Saved entries:
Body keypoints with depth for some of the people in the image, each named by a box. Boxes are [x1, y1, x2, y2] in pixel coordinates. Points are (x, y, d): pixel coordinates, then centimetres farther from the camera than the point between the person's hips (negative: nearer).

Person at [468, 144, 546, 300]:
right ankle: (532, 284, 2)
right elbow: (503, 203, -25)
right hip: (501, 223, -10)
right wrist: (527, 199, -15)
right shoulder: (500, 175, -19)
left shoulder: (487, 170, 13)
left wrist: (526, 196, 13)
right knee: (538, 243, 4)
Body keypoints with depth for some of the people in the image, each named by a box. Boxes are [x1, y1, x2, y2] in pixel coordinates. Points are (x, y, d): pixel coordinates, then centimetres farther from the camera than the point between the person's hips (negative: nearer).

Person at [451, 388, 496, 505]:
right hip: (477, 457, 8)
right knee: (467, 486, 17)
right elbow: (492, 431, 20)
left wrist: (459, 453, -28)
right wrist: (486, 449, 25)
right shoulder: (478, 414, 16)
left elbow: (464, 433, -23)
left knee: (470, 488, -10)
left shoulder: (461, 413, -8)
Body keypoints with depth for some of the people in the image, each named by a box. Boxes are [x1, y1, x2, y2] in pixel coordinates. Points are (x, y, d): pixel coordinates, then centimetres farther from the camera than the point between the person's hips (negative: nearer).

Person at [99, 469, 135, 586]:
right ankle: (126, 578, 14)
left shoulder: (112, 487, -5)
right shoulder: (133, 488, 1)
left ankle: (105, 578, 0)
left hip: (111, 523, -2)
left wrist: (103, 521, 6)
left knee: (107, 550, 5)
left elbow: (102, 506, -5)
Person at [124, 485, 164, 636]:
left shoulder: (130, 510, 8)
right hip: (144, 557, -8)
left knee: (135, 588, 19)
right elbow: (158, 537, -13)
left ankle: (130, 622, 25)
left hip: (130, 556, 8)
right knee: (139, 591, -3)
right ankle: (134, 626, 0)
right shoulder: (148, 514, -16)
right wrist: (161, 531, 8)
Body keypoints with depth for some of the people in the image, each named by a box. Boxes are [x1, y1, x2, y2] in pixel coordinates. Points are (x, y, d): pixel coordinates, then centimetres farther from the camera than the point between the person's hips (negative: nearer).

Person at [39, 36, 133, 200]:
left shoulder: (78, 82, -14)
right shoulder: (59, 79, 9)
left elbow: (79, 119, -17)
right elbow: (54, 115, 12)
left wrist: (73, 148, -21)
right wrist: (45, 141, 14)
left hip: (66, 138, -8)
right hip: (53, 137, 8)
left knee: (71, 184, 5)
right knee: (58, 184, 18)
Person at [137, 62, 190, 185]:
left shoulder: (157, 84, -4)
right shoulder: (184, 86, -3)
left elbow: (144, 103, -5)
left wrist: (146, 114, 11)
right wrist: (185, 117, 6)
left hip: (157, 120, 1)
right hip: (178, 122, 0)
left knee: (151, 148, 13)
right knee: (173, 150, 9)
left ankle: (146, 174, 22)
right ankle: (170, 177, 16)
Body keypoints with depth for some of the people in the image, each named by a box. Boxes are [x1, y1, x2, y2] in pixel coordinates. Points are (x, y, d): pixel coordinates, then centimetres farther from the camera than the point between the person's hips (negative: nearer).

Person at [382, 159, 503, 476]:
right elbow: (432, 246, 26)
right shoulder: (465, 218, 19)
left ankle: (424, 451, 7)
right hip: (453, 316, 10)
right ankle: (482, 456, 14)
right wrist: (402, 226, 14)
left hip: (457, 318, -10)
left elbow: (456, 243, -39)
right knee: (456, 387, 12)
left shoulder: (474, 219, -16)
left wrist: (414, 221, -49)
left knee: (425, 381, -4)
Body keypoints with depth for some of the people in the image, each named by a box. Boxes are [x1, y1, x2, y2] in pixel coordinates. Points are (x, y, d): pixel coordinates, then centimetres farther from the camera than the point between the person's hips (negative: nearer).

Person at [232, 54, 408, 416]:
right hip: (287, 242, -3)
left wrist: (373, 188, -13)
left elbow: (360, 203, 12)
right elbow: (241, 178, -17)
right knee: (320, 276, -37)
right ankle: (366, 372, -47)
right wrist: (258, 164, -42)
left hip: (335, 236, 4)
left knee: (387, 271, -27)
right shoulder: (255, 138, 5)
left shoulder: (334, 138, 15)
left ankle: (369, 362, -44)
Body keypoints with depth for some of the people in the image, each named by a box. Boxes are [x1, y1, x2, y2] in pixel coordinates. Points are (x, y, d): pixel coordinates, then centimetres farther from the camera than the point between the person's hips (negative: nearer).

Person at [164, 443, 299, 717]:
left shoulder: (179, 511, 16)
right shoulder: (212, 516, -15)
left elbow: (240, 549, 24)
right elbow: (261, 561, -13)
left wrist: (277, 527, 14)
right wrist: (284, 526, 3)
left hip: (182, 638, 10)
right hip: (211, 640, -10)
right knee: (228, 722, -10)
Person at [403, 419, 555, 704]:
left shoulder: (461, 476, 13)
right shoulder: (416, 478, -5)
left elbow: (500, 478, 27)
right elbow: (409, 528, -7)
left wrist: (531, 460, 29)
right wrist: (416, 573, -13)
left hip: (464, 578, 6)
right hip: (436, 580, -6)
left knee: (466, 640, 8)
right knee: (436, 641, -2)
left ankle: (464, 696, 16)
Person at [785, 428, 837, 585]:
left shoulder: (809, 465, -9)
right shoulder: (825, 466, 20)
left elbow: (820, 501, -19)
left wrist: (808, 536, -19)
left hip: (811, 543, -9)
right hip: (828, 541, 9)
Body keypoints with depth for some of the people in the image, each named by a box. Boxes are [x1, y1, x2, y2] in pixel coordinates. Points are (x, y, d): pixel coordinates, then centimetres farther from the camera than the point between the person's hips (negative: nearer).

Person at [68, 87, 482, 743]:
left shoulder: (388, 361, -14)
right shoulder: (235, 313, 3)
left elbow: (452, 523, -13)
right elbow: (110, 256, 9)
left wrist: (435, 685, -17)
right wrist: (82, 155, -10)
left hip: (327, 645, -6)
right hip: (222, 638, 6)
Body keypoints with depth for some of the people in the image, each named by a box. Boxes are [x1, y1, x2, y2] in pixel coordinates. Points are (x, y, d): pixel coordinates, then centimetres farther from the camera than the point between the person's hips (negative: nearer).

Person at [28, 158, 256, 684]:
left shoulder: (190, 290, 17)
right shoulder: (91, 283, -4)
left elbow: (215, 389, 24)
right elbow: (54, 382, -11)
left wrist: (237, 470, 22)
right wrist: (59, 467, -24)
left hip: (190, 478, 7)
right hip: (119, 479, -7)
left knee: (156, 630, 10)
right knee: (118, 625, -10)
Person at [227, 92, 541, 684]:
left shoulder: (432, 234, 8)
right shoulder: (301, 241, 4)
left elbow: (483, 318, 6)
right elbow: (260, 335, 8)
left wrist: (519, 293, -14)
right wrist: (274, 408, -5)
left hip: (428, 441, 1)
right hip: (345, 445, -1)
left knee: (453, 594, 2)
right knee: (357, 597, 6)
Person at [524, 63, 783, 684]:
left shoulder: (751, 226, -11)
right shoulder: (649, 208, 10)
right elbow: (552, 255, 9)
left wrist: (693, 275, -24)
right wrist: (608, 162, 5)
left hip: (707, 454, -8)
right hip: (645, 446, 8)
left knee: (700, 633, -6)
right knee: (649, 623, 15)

• Work request
Word for word, give back all of the records.

• Reply to the task
Body keypoints with depth for some of the people in the image, each named by a box. Boxes are [x1, y1, x2, y2] in pixel coordinates. Points are (x, y, d): pixel coordinates, then centimetres farther from the camera than the point between the person's hips (negative: nearer).

Person at [468, 144, 546, 300]:
right ankle: (532, 284, 2)
right elbow: (503, 203, -25)
right hip: (501, 223, -10)
right wrist: (527, 199, -15)
right shoulder: (500, 175, -19)
left shoulder: (487, 170, 13)
left wrist: (526, 196, 13)
right knee: (538, 243, 4)
Body keypoints with depth for some of the people in the image, each named by a box. Boxes are [x1, y1, x2, y2] in pixel coordinates. Points are (x, y, d): pixel coordinates, then centimetres farther from the camera than the point between the person's hips (negative: nearer).

Person at [451, 388, 496, 505]:
right hip: (477, 457, 8)
right knee: (467, 486, 17)
right elbow: (492, 431, 20)
left wrist: (459, 453, -28)
right wrist: (486, 449, 25)
right shoulder: (478, 414, 16)
left elbow: (464, 433, -23)
left knee: (470, 488, -10)
left shoulder: (461, 413, -8)
Body keypoints with depth for some of the people in the image, each named by a box. Boxes are [x1, y1, x2, y2] in pixel coordinates. Points are (x, y, d): pixel coordinates, then centimetres farther from the camera than the point between the person's hips (negative: nearer).

Person at [99, 469, 135, 586]:
right ankle: (126, 578, 14)
left shoulder: (112, 487, -5)
right shoulder: (133, 488, 1)
left ankle: (105, 578, 0)
left hip: (111, 523, -2)
left wrist: (103, 521, 6)
left knee: (107, 550, 5)
left elbow: (102, 506, -5)
Person at [124, 485, 164, 636]:
left shoulder: (130, 510, 8)
right hip: (144, 557, -8)
left knee: (135, 588, 19)
right elbow: (158, 537, -13)
left ankle: (130, 622, 25)
left hip: (130, 556, 8)
right knee: (139, 591, -3)
right ankle: (134, 626, 0)
right shoulder: (148, 514, -16)
right wrist: (161, 531, 8)
Body keypoints with depth for some of the people in the image, each named by a box. Boxes are [x1, y1, x2, y2] in pixel coordinates. Points are (x, y, d): pixel coordinates, then centimetres farther from the camera than the point between the person's hips (negative: nearer).

Person at [39, 36, 133, 200]:
left shoulder: (78, 82, -14)
right shoulder: (59, 79, 9)
left elbow: (79, 119, -17)
right elbow: (54, 115, 12)
left wrist: (73, 148, -21)
right wrist: (45, 141, 14)
left hip: (66, 138, -8)
right hip: (53, 137, 8)
left knee: (71, 184, 5)
right knee: (58, 184, 18)
Person at [137, 62, 190, 185]:
left shoulder: (157, 84, -4)
right shoulder: (184, 86, -3)
left elbow: (144, 103, -5)
left wrist: (146, 114, 11)
right wrist: (185, 117, 6)
left hip: (157, 120, 1)
right hip: (178, 122, 0)
left knee: (151, 148, 13)
right knee: (173, 150, 9)
left ankle: (146, 174, 22)
right ankle: (170, 177, 16)
Body keypoints with depth for some of the people in the image, each named by a box. Boxes are [x1, y1, x2, y2] in pixel coordinates. Points are (x, y, d): pixel coordinates, then centimetres farther from the camera than the point between the person's hips (negative: nearer).

Person at [382, 159, 503, 476]:
right elbow: (432, 246, 26)
right shoulder: (465, 218, 19)
left ankle: (424, 451, 7)
right hip: (453, 316, 10)
right ankle: (482, 456, 14)
right wrist: (402, 226, 14)
left hip: (457, 318, -10)
left elbow: (456, 243, -39)
right knee: (456, 387, 12)
left shoulder: (474, 219, -16)
left wrist: (414, 221, -49)
left knee: (425, 381, -4)
Body keypoints with depth for some of the people in the image, each named by a box. Boxes are [x1, y1, x2, y2] in pixel coordinates. Points are (x, y, d): pixel coordinates, then centimetres farther from the camera than the point between the person's hips (negative: nearer).

Person at [232, 54, 408, 416]:
right hip: (287, 242, -3)
left wrist: (373, 188, -13)
left elbow: (360, 203, 12)
right elbow: (241, 178, -17)
right knee: (320, 276, -37)
right ankle: (366, 372, -47)
right wrist: (258, 164, -42)
left hip: (335, 236, 4)
left knee: (387, 271, -27)
right shoulder: (255, 138, 5)
left shoulder: (334, 138, 15)
left ankle: (369, 362, -44)
Body keypoints with depth for some of the people in the image, each named by a box. Boxes are [x1, y1, x2, y2] in pixel coordinates. Points are (x, y, d): pixel coordinates, then centimetres farther from the camera than the point between the person's hips (negative: nearer).

Person at [164, 443, 299, 717]:
left shoulder: (179, 511, 16)
right shoulder: (212, 516, -15)
left elbow: (240, 549, 24)
right elbow: (261, 561, -13)
left wrist: (277, 527, 14)
right wrist: (284, 526, 3)
left hip: (182, 638, 10)
right hip: (211, 640, -10)
right knee: (228, 722, -10)
Person at [403, 419, 555, 704]:
left shoulder: (461, 476, 13)
right shoulder: (416, 478, -5)
left elbow: (500, 478, 27)
right elbow: (409, 528, -7)
left wrist: (531, 460, 29)
right wrist: (416, 573, -13)
left hip: (464, 578, 6)
right hip: (436, 580, -6)
left knee: (466, 640, 8)
right knee: (436, 641, -2)
left ankle: (464, 696, 16)
Person at [785, 428, 837, 585]:
left shoulder: (809, 465, -9)
right shoulder: (825, 466, 20)
left elbow: (820, 501, -19)
left wrist: (808, 536, -19)
left hip: (811, 543, -9)
right hip: (828, 541, 9)
Body keypoints with depth for some of the people in the image, each named by a box. Boxes are [x1, y1, x2, y2] in pixel coordinates. Points are (x, y, d): pixel coordinates, then centimetres farther from the camera than the point between the person's hips (negative: nearer).

Person at [68, 87, 482, 743]:
left shoulder: (388, 361, -14)
right shoulder: (235, 313, 3)
left elbow: (452, 523, -13)
right elbow: (110, 256, 9)
left wrist: (435, 685, -17)
right wrist: (82, 155, -10)
left hip: (327, 645, -6)
right hip: (222, 638, 6)
Body keypoints with depth for some of the people in the image, each named by a box. Boxes are [x1, y1, x2, y2] in pixel coordinates. Points are (x, y, d): pixel coordinates, then centimetres farther from the camera than the point between the person's hips (negative: nearer).

Person at [28, 158, 256, 684]:
left shoulder: (190, 290, 17)
right shoulder: (91, 283, -4)
left elbow: (215, 389, 24)
right elbow: (54, 382, -11)
left wrist: (237, 470, 22)
right wrist: (59, 467, -24)
left hip: (190, 478, 7)
right hip: (119, 479, -7)
left knee: (156, 630, 10)
right knee: (118, 625, -10)
Person at [227, 92, 541, 684]:
left shoulder: (432, 234, 8)
right shoulder: (301, 241, 4)
left elbow: (483, 318, 6)
right elbow: (260, 335, 8)
left wrist: (519, 293, -14)
right wrist: (274, 408, -5)
left hip: (428, 441, 1)
right hip: (345, 445, -1)
left knee: (453, 594, 2)
right knee: (357, 597, 6)
Person at [524, 63, 783, 684]:
left shoulder: (751, 226, -11)
right shoulder: (649, 208, 10)
right elbow: (552, 255, 9)
left wrist: (693, 275, -24)
right wrist: (608, 162, 5)
left hip: (707, 454, -8)
right hip: (645, 446, 8)
left knee: (700, 633, -6)
right knee: (649, 623, 15)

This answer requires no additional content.